Stored data:

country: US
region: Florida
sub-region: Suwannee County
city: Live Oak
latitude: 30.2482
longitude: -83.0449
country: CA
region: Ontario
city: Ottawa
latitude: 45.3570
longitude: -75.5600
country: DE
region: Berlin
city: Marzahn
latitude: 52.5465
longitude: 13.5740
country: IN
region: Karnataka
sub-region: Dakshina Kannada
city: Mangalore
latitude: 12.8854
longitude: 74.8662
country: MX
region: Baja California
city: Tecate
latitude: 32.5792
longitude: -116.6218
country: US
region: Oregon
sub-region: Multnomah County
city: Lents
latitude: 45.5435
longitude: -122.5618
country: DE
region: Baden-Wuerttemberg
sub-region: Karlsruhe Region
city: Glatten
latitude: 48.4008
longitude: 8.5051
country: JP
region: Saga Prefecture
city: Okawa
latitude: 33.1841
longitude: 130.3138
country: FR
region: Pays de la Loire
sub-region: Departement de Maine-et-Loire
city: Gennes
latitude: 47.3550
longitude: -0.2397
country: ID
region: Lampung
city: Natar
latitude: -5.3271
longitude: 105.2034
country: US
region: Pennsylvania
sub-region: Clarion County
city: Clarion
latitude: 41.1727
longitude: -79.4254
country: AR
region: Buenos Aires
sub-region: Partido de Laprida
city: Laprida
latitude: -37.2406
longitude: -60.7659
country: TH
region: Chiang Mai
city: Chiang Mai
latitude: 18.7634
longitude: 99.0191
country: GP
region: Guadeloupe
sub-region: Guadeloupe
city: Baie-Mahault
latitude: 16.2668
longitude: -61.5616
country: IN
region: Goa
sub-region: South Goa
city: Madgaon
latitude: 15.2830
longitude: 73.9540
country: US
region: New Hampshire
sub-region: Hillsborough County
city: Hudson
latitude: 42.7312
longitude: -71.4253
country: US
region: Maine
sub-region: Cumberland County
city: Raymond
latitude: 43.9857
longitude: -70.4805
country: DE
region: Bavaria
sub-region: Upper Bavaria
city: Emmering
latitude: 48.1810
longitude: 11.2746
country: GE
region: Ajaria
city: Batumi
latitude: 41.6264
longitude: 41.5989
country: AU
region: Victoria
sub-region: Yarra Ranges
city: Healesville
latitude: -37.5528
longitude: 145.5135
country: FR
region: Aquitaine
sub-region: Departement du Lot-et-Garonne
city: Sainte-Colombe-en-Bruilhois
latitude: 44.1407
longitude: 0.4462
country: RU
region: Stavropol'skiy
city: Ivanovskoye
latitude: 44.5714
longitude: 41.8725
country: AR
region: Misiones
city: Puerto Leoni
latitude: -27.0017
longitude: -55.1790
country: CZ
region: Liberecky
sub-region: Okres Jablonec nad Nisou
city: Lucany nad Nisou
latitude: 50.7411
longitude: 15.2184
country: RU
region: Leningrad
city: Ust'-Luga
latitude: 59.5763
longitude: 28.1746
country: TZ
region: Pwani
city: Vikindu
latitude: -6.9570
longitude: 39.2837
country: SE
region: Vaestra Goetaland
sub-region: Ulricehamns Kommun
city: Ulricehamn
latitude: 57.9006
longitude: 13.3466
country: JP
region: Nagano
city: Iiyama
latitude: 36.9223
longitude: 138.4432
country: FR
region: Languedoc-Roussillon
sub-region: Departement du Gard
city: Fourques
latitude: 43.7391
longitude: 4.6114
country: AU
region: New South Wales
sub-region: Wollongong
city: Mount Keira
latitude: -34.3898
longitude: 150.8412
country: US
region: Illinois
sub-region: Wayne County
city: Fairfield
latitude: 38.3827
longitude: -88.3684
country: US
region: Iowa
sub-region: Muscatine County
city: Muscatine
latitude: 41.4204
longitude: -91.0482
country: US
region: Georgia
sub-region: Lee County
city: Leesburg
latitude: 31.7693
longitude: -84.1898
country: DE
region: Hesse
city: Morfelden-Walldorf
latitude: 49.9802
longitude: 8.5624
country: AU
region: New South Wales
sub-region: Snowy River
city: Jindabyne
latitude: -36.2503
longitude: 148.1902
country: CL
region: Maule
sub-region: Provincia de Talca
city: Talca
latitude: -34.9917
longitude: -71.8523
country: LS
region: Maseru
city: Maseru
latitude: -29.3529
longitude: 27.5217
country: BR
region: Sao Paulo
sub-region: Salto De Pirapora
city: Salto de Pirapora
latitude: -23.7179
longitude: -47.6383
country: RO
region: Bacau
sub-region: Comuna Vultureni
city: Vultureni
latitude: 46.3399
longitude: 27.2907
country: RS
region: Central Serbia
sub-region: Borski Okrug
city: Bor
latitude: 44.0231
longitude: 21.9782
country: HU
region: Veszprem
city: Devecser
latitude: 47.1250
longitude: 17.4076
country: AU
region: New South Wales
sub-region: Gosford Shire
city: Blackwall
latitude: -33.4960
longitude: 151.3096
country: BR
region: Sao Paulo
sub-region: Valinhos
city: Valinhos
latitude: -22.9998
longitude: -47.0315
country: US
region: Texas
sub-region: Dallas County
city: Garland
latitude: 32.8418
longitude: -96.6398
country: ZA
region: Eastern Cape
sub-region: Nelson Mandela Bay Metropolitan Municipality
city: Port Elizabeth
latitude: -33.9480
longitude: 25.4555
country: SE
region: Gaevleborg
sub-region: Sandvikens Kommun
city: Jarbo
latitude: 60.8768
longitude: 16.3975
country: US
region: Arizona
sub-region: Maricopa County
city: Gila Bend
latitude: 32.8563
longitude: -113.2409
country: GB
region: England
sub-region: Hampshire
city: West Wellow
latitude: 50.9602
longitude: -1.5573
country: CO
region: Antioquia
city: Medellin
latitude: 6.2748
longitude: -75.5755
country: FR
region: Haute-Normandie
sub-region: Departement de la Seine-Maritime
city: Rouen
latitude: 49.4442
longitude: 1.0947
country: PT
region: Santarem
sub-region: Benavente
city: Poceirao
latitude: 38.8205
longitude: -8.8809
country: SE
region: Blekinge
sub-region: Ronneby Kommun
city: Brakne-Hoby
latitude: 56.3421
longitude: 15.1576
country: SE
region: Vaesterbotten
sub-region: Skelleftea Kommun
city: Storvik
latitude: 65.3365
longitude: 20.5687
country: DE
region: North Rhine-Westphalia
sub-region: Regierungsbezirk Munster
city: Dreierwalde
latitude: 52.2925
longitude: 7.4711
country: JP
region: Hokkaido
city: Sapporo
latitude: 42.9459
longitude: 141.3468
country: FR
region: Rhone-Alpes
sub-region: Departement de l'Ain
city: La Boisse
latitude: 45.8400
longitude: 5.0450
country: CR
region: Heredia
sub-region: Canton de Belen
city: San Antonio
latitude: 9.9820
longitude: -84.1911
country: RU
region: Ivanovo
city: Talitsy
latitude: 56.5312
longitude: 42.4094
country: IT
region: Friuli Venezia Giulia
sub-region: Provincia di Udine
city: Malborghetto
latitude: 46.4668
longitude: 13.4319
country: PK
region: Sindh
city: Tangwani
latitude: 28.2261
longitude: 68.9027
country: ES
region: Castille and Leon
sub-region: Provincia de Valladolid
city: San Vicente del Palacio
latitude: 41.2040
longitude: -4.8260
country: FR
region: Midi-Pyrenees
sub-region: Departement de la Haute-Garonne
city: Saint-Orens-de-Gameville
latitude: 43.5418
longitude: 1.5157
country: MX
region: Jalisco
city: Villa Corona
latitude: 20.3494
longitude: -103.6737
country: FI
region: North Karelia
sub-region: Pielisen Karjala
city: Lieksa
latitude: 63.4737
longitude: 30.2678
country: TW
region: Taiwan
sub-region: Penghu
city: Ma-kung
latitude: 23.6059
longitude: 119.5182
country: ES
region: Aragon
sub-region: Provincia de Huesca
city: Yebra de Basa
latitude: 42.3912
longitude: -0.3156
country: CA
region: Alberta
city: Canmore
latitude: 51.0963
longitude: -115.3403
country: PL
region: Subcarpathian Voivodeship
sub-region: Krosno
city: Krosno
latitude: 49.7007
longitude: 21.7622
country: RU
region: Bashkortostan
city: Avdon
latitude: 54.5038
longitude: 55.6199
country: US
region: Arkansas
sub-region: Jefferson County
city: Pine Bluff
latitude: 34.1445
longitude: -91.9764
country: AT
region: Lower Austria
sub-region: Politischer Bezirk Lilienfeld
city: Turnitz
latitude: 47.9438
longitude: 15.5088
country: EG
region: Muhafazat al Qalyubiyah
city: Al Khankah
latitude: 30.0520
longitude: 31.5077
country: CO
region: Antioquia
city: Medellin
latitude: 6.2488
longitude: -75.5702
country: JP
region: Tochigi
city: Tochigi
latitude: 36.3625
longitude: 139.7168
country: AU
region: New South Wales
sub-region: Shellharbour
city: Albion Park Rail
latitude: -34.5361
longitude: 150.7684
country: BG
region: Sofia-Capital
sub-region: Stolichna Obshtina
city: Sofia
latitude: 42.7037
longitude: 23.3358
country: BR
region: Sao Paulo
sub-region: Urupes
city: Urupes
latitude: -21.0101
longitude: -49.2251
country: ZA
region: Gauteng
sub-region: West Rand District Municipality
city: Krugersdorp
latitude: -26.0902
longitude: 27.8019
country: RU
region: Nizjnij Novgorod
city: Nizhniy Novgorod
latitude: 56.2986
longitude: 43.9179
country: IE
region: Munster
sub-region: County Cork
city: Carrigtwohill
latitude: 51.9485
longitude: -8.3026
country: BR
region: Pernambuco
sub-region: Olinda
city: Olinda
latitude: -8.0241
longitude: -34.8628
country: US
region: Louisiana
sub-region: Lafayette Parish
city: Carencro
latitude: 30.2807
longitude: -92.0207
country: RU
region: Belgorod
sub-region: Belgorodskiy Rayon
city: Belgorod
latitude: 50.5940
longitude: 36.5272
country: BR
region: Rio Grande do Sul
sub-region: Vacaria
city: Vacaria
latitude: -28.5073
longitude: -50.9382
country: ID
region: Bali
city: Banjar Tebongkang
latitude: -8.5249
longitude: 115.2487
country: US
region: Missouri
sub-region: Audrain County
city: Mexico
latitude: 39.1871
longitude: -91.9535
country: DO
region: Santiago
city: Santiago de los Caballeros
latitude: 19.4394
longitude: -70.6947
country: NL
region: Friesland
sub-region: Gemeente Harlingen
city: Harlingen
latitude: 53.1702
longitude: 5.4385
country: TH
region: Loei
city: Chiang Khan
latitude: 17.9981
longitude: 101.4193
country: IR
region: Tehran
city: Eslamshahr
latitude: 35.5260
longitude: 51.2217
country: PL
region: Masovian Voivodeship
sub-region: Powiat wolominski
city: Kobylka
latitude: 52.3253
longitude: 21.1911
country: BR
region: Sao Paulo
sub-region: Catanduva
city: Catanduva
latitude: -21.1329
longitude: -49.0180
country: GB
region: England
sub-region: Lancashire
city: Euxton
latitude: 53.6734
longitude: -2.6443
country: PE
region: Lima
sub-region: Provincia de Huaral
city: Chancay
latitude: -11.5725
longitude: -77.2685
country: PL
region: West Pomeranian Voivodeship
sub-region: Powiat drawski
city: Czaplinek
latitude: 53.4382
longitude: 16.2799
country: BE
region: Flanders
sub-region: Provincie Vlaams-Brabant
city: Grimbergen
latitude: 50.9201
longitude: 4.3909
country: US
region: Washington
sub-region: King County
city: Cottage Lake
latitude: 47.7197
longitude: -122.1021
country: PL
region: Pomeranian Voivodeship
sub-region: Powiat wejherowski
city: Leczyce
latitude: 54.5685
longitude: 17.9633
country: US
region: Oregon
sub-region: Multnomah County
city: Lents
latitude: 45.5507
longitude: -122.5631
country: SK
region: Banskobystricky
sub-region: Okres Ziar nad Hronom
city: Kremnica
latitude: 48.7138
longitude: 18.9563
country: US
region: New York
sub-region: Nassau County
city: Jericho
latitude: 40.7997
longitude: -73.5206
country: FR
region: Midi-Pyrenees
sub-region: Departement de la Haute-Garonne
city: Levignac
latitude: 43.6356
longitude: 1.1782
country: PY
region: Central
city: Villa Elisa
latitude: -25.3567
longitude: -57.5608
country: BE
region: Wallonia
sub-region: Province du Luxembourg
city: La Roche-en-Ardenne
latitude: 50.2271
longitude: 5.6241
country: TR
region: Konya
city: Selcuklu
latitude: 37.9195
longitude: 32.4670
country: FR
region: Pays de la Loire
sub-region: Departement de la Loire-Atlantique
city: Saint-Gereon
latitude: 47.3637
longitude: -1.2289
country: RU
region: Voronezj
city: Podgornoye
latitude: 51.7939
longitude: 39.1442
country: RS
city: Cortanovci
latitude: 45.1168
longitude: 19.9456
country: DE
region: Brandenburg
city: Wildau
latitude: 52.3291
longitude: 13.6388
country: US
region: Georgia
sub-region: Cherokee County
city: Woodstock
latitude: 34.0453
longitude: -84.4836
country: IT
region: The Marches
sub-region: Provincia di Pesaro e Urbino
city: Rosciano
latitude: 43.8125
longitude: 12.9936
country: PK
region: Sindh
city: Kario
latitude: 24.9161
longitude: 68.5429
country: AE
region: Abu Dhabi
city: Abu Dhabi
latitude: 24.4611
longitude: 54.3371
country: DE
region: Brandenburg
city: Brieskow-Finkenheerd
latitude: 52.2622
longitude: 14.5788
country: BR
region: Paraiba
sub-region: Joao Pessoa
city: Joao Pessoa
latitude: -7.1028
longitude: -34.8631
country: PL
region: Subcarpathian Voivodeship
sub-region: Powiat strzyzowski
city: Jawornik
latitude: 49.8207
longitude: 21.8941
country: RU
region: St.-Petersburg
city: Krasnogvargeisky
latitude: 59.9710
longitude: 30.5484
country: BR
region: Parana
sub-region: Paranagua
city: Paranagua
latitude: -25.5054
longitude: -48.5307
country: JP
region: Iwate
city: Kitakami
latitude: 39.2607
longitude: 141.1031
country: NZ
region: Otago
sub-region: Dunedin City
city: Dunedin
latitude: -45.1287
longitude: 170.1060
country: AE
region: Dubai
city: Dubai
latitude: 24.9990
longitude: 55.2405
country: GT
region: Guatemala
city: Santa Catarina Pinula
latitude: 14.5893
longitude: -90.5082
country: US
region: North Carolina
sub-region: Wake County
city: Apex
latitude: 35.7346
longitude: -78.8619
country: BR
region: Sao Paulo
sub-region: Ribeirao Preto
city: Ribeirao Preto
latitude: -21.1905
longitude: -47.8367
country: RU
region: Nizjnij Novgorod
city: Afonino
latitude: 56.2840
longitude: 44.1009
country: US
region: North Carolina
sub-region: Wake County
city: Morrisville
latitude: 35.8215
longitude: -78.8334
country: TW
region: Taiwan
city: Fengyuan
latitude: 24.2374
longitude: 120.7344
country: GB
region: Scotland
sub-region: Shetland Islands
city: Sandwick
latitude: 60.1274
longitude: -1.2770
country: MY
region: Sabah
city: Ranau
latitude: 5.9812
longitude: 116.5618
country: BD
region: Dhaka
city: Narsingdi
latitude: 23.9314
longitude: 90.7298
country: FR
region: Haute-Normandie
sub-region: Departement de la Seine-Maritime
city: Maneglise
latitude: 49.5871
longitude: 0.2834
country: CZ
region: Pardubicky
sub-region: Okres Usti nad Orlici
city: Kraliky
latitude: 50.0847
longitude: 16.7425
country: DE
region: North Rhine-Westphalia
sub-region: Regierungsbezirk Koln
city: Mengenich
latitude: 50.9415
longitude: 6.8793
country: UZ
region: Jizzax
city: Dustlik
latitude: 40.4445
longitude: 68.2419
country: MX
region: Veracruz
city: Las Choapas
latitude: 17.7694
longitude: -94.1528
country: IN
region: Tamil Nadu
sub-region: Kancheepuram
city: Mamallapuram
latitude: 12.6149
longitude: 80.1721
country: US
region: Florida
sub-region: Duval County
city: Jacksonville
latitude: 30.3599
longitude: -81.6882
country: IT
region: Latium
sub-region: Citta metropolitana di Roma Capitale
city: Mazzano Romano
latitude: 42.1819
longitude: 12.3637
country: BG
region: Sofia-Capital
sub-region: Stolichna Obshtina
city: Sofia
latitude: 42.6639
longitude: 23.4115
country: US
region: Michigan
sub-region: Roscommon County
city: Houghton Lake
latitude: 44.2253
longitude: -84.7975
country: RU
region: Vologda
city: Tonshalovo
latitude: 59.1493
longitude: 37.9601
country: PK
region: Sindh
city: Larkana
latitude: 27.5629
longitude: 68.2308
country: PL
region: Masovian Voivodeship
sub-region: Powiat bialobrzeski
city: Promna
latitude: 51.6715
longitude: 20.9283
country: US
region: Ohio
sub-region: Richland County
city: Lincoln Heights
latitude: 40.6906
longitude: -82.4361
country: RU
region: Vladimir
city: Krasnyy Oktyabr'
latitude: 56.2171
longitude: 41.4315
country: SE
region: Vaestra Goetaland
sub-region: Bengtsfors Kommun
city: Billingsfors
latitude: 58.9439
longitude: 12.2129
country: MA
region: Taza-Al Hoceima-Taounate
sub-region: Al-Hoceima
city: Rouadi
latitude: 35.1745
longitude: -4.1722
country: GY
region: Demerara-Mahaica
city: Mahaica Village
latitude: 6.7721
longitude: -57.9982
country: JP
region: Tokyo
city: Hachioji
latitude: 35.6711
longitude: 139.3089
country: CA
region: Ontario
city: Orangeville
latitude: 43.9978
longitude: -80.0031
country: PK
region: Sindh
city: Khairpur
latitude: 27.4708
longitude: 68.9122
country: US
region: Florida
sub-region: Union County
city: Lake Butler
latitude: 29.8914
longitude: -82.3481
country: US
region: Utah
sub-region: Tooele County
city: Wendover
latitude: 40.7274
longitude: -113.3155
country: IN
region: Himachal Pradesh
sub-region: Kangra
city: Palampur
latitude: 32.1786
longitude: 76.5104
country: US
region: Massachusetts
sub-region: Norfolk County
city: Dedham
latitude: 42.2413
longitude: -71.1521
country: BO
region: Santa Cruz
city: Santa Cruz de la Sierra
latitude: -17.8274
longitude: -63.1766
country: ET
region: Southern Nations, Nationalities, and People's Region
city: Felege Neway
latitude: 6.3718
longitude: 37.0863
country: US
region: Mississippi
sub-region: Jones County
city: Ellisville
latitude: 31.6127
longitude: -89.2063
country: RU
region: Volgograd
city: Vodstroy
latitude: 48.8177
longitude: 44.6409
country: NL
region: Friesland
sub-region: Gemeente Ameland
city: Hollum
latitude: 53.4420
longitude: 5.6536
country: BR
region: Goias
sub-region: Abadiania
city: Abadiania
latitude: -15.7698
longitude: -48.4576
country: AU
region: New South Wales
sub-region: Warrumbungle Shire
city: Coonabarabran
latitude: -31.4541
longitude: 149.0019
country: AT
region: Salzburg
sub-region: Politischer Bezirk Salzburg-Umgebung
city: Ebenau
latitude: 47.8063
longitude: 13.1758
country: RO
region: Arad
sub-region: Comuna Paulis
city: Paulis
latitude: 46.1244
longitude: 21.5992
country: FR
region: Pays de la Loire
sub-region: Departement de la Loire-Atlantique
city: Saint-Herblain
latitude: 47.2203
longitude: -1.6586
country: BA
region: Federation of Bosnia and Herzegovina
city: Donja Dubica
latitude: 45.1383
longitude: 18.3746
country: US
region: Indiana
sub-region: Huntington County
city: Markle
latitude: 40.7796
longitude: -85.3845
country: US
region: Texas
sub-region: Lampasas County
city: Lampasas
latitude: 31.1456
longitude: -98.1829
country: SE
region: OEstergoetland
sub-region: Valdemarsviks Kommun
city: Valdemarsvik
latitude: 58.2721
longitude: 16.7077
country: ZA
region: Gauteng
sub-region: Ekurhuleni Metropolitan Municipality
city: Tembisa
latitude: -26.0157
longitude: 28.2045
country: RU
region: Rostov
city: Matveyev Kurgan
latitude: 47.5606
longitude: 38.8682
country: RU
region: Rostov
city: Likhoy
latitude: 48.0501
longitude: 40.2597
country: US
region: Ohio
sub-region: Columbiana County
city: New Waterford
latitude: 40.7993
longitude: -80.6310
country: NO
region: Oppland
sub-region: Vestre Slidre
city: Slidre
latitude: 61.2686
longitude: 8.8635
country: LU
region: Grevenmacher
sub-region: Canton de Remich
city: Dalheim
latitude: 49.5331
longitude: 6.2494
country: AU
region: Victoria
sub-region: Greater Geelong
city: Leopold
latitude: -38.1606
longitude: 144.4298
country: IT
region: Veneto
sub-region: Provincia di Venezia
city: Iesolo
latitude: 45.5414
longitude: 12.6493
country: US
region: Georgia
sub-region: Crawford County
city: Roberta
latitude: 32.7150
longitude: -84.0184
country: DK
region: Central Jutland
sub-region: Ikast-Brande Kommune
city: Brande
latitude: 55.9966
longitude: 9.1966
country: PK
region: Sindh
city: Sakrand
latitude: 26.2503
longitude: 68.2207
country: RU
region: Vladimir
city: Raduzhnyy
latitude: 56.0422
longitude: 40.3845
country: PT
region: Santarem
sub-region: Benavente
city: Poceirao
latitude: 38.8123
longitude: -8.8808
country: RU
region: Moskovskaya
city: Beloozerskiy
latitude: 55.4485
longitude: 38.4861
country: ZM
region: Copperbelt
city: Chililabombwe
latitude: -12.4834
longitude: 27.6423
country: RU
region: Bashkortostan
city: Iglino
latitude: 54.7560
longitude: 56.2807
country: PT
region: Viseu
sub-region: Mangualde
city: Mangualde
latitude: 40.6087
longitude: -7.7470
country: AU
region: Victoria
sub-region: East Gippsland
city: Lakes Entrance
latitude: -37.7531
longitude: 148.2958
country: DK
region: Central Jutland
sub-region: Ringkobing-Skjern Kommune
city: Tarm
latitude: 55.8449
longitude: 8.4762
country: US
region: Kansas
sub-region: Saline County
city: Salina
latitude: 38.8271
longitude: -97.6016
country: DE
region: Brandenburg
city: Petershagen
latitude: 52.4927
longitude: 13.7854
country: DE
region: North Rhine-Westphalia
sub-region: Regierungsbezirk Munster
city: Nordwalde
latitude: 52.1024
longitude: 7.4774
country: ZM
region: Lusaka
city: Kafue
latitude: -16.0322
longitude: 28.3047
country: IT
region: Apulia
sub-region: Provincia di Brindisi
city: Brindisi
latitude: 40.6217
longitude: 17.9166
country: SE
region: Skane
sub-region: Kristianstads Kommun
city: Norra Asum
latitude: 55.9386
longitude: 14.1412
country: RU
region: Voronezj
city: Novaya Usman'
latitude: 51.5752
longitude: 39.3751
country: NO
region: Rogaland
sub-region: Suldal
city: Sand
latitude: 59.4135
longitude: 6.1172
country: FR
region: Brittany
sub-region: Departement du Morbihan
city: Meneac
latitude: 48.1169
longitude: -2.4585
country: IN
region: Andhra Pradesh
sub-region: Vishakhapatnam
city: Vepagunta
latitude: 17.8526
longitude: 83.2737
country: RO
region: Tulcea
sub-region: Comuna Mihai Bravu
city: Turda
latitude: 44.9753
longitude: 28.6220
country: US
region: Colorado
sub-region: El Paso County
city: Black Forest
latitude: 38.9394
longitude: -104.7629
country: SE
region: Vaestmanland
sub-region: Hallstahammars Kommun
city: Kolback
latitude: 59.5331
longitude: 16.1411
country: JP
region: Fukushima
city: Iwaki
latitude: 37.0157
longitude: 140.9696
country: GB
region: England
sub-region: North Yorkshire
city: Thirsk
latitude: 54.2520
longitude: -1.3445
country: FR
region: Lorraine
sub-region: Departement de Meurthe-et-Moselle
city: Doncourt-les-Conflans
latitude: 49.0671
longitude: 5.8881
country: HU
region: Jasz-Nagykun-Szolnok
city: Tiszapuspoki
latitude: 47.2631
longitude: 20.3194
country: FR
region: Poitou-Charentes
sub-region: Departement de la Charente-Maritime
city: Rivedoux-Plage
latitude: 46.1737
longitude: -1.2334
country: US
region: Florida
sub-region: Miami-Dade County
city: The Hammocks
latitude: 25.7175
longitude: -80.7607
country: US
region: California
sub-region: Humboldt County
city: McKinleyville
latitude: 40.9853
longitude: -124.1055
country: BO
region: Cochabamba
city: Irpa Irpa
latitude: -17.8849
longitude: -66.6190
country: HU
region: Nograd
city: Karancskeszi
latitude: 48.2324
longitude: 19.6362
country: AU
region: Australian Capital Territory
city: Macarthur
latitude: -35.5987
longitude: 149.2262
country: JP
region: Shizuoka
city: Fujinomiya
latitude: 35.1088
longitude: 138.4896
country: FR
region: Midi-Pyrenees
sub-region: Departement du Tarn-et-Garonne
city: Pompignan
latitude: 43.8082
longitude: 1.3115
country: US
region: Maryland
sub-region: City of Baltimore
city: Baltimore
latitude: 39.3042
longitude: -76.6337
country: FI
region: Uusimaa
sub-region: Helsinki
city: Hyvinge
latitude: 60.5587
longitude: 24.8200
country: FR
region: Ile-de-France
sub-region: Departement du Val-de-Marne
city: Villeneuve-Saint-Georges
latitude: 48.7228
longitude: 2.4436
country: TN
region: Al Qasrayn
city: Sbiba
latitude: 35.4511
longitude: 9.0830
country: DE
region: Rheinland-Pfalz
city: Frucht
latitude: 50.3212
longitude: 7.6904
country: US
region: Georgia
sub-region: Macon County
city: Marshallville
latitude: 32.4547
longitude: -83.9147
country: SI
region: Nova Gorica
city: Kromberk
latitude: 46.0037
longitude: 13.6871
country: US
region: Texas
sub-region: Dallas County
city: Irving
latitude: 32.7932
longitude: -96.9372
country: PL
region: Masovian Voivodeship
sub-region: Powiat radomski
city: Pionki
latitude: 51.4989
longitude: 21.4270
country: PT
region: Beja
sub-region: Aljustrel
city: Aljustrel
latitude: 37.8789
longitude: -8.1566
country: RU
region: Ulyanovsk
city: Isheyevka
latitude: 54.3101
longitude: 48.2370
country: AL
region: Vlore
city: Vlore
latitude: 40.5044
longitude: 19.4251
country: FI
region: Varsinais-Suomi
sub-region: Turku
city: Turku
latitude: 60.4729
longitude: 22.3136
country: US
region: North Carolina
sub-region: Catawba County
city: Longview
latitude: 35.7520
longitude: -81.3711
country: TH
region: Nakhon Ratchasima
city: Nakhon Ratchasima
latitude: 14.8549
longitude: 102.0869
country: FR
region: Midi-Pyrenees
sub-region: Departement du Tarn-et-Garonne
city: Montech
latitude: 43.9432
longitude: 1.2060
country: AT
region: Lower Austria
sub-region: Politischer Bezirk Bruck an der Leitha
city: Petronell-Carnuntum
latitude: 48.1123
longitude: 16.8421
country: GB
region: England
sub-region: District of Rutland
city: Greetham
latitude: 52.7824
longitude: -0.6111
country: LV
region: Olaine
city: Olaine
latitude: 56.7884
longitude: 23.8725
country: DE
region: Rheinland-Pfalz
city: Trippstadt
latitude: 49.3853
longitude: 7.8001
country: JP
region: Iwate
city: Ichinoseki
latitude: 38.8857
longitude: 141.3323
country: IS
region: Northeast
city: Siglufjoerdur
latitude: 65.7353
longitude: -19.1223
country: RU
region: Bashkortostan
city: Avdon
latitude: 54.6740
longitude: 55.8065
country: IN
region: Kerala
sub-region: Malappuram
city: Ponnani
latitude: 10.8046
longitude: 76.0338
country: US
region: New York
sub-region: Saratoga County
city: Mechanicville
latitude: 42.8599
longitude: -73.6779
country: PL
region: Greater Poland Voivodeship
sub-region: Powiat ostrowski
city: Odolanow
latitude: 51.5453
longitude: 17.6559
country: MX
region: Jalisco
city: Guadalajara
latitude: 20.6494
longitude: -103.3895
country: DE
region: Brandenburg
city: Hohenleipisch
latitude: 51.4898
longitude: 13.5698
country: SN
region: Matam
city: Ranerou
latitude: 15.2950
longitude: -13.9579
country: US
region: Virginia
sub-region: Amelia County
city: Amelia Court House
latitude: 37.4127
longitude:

What you are asked to do
Return every line of the entries above, unchanged, from the line containing "longitude: 18.3746" through the line containing "sub-region: Columbiana County", including both of those lines.

Worked solution
longitude: 18.3746
country: US
region: Indiana
sub-region: Huntington County
city: Markle
latitude: 40.7796
longitude: -85.3845
country: US
region: Texas
sub-region: Lampasas County
city: Lampasas
latitude: 31.1456
longitude: -98.1829
country: SE
region: OEstergoetland
sub-region: Valdemarsviks Kommun
city: Valdemarsvik
latitude: 58.2721
longitude: 16.7077
country: ZA
region: Gauteng
sub-region: Ekurhuleni Metropolitan Municipality
city: Tembisa
latitude: -26.0157
longitude: 28.2045
country: RU
region: Rostov
city: Matveyev Kurgan
latitude: 47.5606
longitude: 38.8682
country: RU
region: Rostov
city: Likhoy
latitude: 48.0501
longitude: 40.2597
country: US
region: Ohio
sub-region: Columbiana County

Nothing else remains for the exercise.